Sir Bear, to avoid future leash drop issues, take a strong carabiner, fasten onto your belt (not belt loop), then clip your dog's leash to the carabiner. When we do our training walks, I walk Renji hands-free. His leash is clipped to the carabiner on my belt and I have my hands free to click/treat. Added bonus: if I get tense, he won't feel it through the leash.  Added bonus #2: when we are hanging out and he decides to lunge, he can't go very far!

I did my best to keep things as positive and motivational as possible. Yes, I did use corrections but apparently not to the level I needed. One of my trainers showed me that yes, I needed to have a heavier hand with Renji. While I still train with balls and the treat bag and with the clicker (and use the clicker both ways), if I need to correct, I'm not afraid to do so. Renji's spirit is not broken; in fact, he pays attention more. Not only that, but he is now much easier to handle around other dogs. He is more focused on me and listens much better.
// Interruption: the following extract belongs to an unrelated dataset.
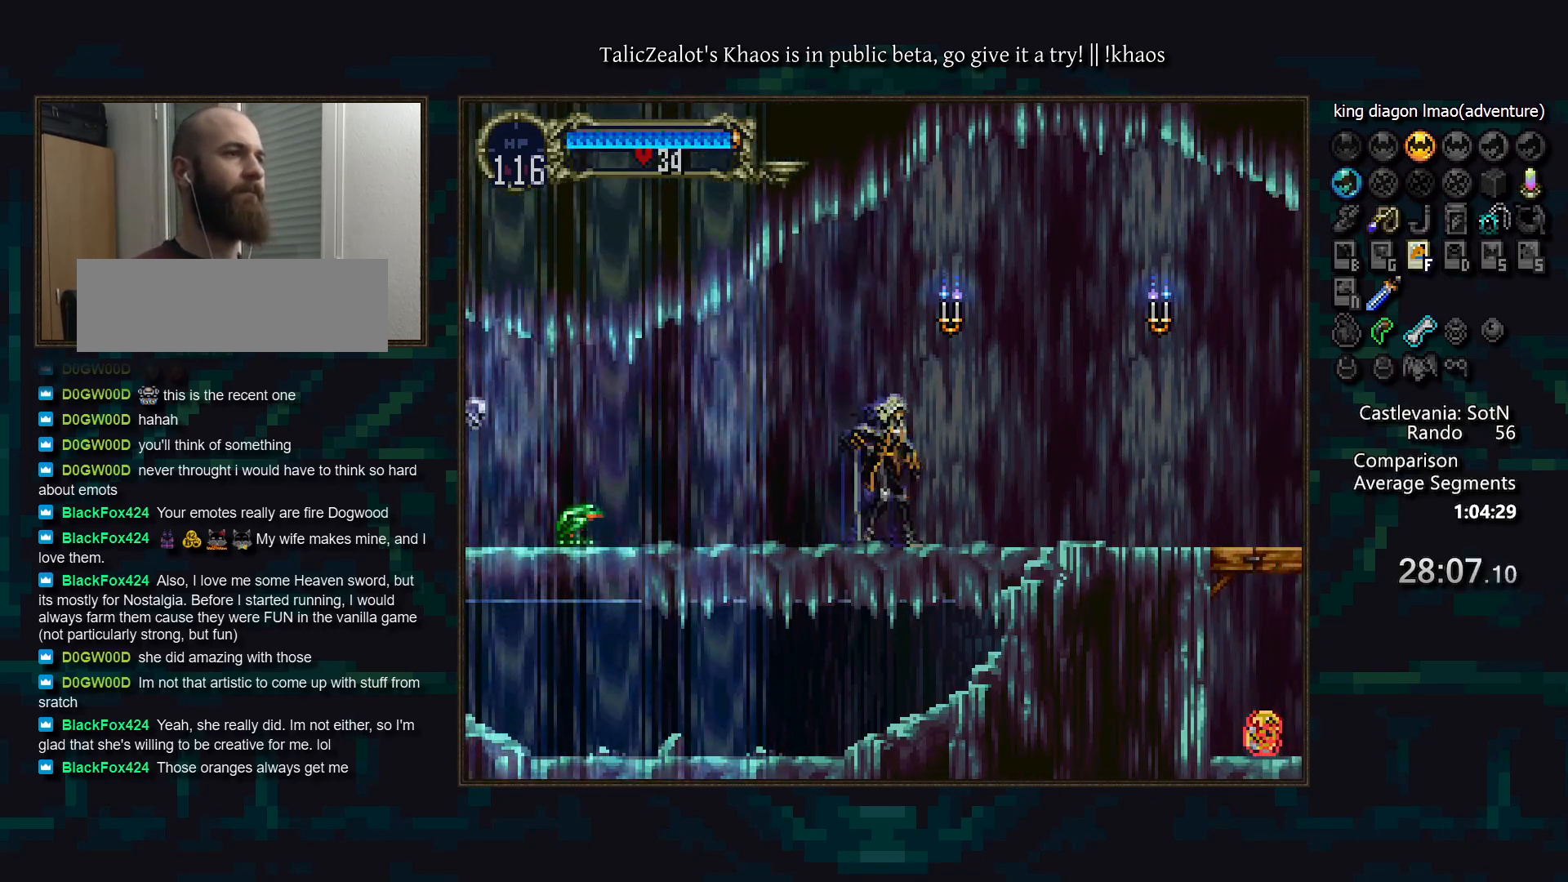
{"keys": [], "events": [[33, "left", "down"], [100, "f", "down"], [100, "left", "up"], [183, "f", "up"], [283, "right", "down"], [433, "right", "up"]]}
I am very careful to still use lots of positive, motivational, fun training; I now better see what the balance is for him. Renji is finally starting to be more like a normal dog. It wasn't a path I wanted to take but I wanted a dogI could go out on a walk with and not worry about him trying to lunge at something. R+ methods such as counter-conditioning serves as the best foundation ever and introducing compulsion as necessary builds in that extra little bit. 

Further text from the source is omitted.